By Joseph B.A. Marzan
Ilonggo filmmaker Ronny Poblacion and his family held a small celebration at their home on August 1, 2021, to celebrate not only a family member’s birthday, but also for a reason which has become common during these times.
Poblacion was the last of the 11 people in their home in Janiuay, Iloilo to recover from the coronavirus disease 2019 (COVID-19).
He shared that he was in the process of uploading a short film he helped produced for the 75th anniversary of the West Visayas State University-Janiuay Campus when he had colds and runny nose.
At around the same time, his mother and his wife, who stayed in their ancestral home, were also feeling faint.
All of them in the house, except two 3-year-old grandchildren, were tested for COVID-19 on July 14. The following day, they learned that nine of them contracted the virus.
They presumed that the two grandchildren were also positive and treated them to be infected despite the lack of testing.
Poblacion’s 32-year-old niece, who lived in their house with her daughter, had been recommended for dialysis last year and was also confirmed for COVID-19. She later died.
His niece’s daughter survived COVID-19 and is now in their care.
Poblacion told Daily Guardian that they were shocked by their status as they had all done their best to stay safe at home amid the pandemic.
He was providing technical assistance for creative works while at home when possible, and even received his first dose of the COVID-19 vaccine in June 2021.
His daughter, who was working at a call center in Iloilo City, did not go home and his son stopped reporting to his work at a mall in the city as a precaution against the virus.
“We didn’t expect this because I was one of the advocates promoting information, making videos on what to do during the pandemic, on how to deal with this crisis which has made our lives very hard. We are experiencing trying times,” Pobalcion said.
He was the only one in his family who had the worst symptoms, including bilateral pneumonia, which made him sleep alone in his room for two weeks and ate separately from the rest of the family. He also lost weight at that time.
His wife and his mother were still able to do household chores while his son was also able to work from home, all with mild symptoms.
All of them did lose their senses of smell and taste like almost all COVID patients, but they were able to regain these within 1 to 2 days.
They all opted to remain under home quarantine, and while he himself was taken to the district hospital, he later opted to stay at home.
Poblacion said that he preferred staying at home because he may have “gone paranoid” if he stayed at the hospital.

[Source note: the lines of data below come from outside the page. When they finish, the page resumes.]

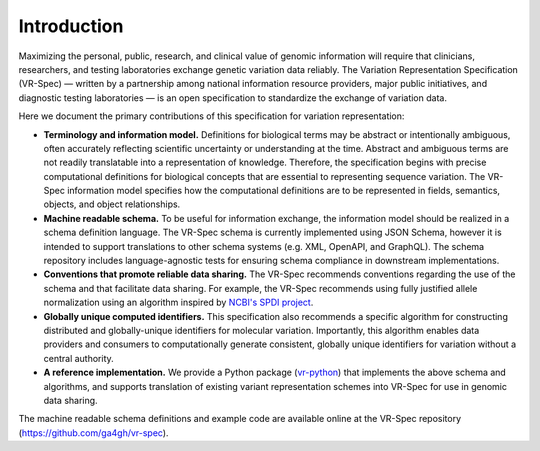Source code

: Introduction
!!!!!!!!!!!!

Maximizing the personal, public, research, and clinical value of genomic information will require
that clinicians, researchers, and testing laboratories exchange genetic variation data reliably.
The Variation Representation Specification (VR-Spec) — written by a partnership among national
information resource providers, major public initiatives, and diagnostic testing laboratories — is
an open specification to standardize the exchange of variation data.

Here we document the primary contributions of this specification for variation representation:

* **Terminology and information model.** Definitions for biological terms may be abstract or
  intentionally ambiguous, often accurately reflecting scientific uncertainty or understanding at
  the time. Abstract and ambiguous terms are not readily translatable into a representation of
  knowledge. Therefore, the specification begins with precise computational definitions for
  biological concepts that are essential to representing sequence variation. The VR-Spec information
  model specifies how the computational definitions are to be represented in fields, semantics,
  objects, and object relationships.
* **Machine readable schema.** To be useful for information exchange, the information model should
  be realized in a schema definition language. The VR-Spec schema is currently implemented using JSON
  Schema, however it is intended to support translations to other schema systems (e.g. XML,
  OpenAPI, and GraphQL). The schema repository includes language-agnostic tests for ensuring schema
  compliance in downstream implementations.
* **Conventions that promote reliable data sharing.** The VR-Spec recommends conventions regarding
  the use of the schema and that facilitate data sharing.  For example, the VR-Spec recommends
  using fully justified allele normalization using an algorithm inspired by `NCBI's SPDI project
  <https://www.biorxiv.org/content/10.1101/537449v1>`__.
* **Globally unique computed identifiers.** This specification also recommends a specific algorithm
  for constructing distributed and globally-unique identifiers for molecular variation. Importantly, this
  algorithm enables data providers and consumers to computationally generate consistent, globally
  unique identifiers for variation without a central authority.
* **A reference implementation.** We provide a Python package (`vr-python
  <https://github.com/ga4gh/vr-python/>`__) that implements the above schema and algorithms, and
  supports translation of existing variant representation schemes into VR-Spec for use in genomic
  data sharing.

The machine readable schema definitions and example code are available online at the VR-Spec
repository (https://github.com/ga4gh/vr-spec).


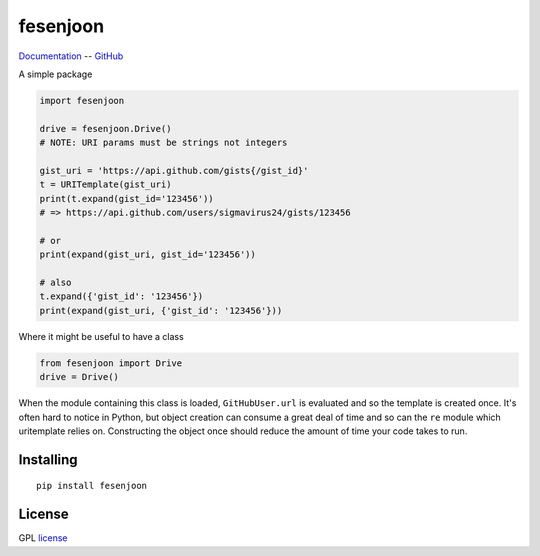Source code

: fesenjoon
===========

Documentation_ -- GitHub_ 


A simple package

.. code-block:: python

    import fesenjoon

    drive = fesenjoon.Drive()
    # NOTE: URI params must be strings not integers

    gist_uri = 'https://api.github.com/gists{/gist_id}'
    t = URITemplate(gist_uri)
    print(t.expand(gist_id='123456'))
    # => https://api.github.com/users/sigmavirus24/gists/123456

    # or
    print(expand(gist_uri, gist_id='123456'))

    # also
    t.expand({'gist_id': '123456'})
    print(expand(gist_uri, {'gist_id': '123456'}))

Where it might be useful to have a class

.. code-block:: python

    from fesenjoon import Drive
    drive = Drive()


When the module containing this class is loaded, ``GitHubUser.url`` is
evaluated and so the template is created once. It's often hard to notice in
Python, but object creation can consume a great deal of time and so can the
``re`` module which uritemplate relies on. Constructing the object once should
reduce the amount of time your code takes to run.

Installing
----------

::

    pip install fesenjoon

License
-------

GPL license_


.. _Documentation: https://fesenjoon.readthedocs.io/
.. _GitHub: https://github.com/mohsenhariri/fesenjoon
.. _license: https://github.com/mohsenhariri/fesenjoon/blob/main/LICENSE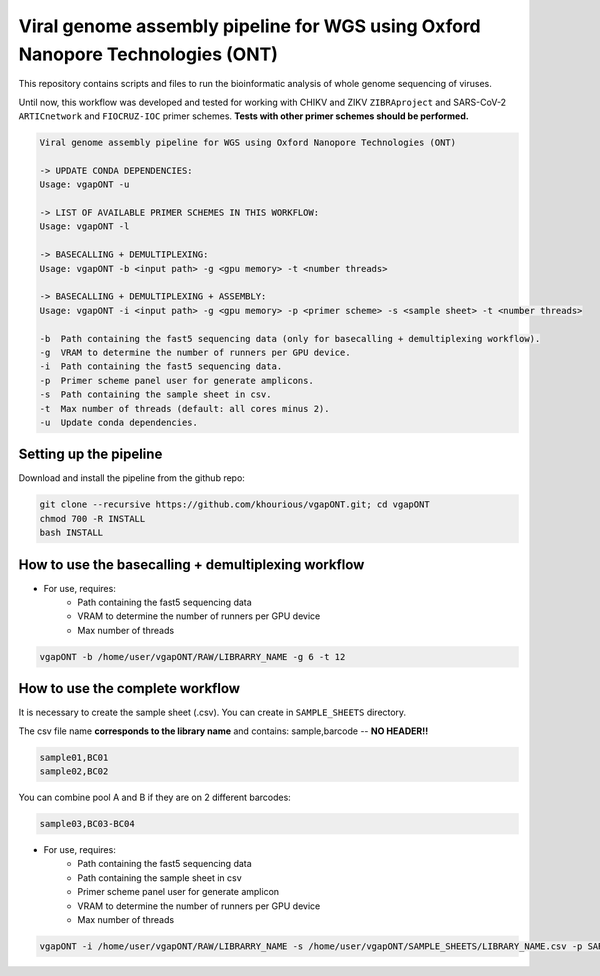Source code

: *******************************************************************************
Viral genome assembly pipeline for WGS using Oxford Nanopore Technologies (ONT)
*******************************************************************************

This repository contains scripts and files to run the bioinformatic analysis of whole genome sequencing of viruses.

Until now, this workflow was developed and tested for working with CHIKV and ZIKV ``ZIBRAproject`` and SARS-CoV-2 ``ARTICnetwork`` and ``FIOCRUZ-IOC`` primer schemes. **Tests with other primer schemes should be performed.**

.. code-block:: text

    Viral genome assembly pipeline for WGS using Oxford Nanopore Technologies (ONT)

    -> UPDATE CONDA DEPENDENCIES:
    Usage: vgapONT -u

    -> LIST OF AVAILABLE PRIMER SCHEMES IN THIS WORKFLOW:
    Usage: vgapONT -l

    -> BASECALLING + DEMULTIPLEXING:
    Usage: vgapONT -b <input path> -g <gpu memory> -t <number threads>

    -> BASECALLING + DEMULTIPLEXING + ASSEMBLY:
    Usage: vgapONT -i <input path> -g <gpu memory> -p <primer scheme> -s <sample sheet> -t <number threads>

    -b  Path containing the fast5 sequencing data (only for basecalling + demultiplexing workflow).
    -g  VRAM to determine the number of runners per GPU device.
    -i  Path containing the fast5 sequencing data.
    -p  Primer scheme panel user for generate amplicons.
    -s  Path containing the sample sheet in csv.
    -t  Max number of threads (default: all cores minus 2).
    -u  Update conda dependencies.

-----------------------
Setting up the pipeline
-----------------------

Download and install the pipeline from the github repo:

.. code:: bash

    git clone --recursive https://github.com/khourious/vgapONT.git; cd vgapONT
    chmod 700 -R INSTALL
    bash INSTALL

----------------------------------------------------
How to use the basecalling + demultiplexing workflow
----------------------------------------------------

* For use, requires:
    * Path containing the fast5 sequencing data
    * VRAM to determine the number of runners per GPU device
    * Max number of threads

.. code:: bash

    vgapONT -b /home/user/vgapONT/RAW/LIBRARRY_NAME -g 6 -t 12

--------------------------------
How to use the complete workflow
--------------------------------

It is necessary to create the sample sheet (.csv). You can create in ``SAMPLE_SHEETS`` directory.

The csv file name **corresponds to the library name** and contains: sample,barcode -- **NO HEADER!!**

.. code-block:: text

    sample01,BC01
    sample02,BC02

You can combine pool A and B if they are on 2 different barcodes:

.. code-block:: text

    sample03,BC03-BC04

* For use, requires:
    * Path containing the fast5 sequencing data
    * Path containing the sample sheet in csv
    * Primer scheme panel user for generate amplicon
    * VRAM to determine the number of runners per GPU device
    * Max number of threads

.. code:: bash

    vgapONT -i /home/user/vgapONT/RAW/LIBRARRY_NAME -s /home/user/vgapONT/SAMPLE_SHEETS/LIBRARY_NAME.csv -p SARS-CoV-2_ARTIC/V4.1 -g 6 -t 12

“I just went under home quarantine, which became better for me. I may have gone paranoid if I stayed in the hospital because of the mandatory medical ‘rituals’, but at home I can do anything I want. I can have my family around me because we were all positive,” he said.
But like any other family affected by COVID-19, they also worried about their own source of income, because being positive for the disease meant that they had to disconnect from the community.
Poblacion said that as an active member of his communities, both in Janiuay and Iloilo City, he also thought about others who may be going through their COVID-19 ordeals in a worse position.
He added that the family also sought “psychological recovery” to process the loss of his niece.
“There was a lot of emptiness. We were really worried because of a possible loss of income. We have bills to pay and many other things to pay, so we became paranoid. That worsened our worries in that situation. We earned just enough, so how much more for others who did worse? My spirit was still alive at the time, not thinking only of ourselves, but also other positive patients and what we were doing to survive,” he said.
What kept him alive, he said, was the support from his friends in Iloilo and beyond, citing the help he got from friends in Metro Manila and Rosales, Pangasinan where he was formally declared as an “adopted son.”
The family received sacks of rice, groceries, rubbing alcohol, diapers for the toddlers, and other essential needs for their home, from friends both in the public and private sectors.
Poblacion’s discovery of his bilateral pneumonia, as well as his supply of oxygen tanks and pulse oximeters, were through the advice and support of his classmates from high school who are now doctors.
The celebration they held on August 1 was also meant to show their friends that he and his family were already doing fine, and to thanks their kindness.
“What is very good with the people around me is that it really is better if you have investments in people. It really is different if you even just a bit popular and you are a developmental-type of person. It really feels good to have friends. I really saw how good people were. I could really measure how I stand in the community because of what you share to your community, which could bounce back to you,” he said.
Poblacion and his family are now “back to normal” according to him, with him starting to bake and cook at home while his children have gone back to work.
His son and daughter-in-law had recently received their second dose of the COVID-19 vaccine, and he was also recently cleared to get his jab.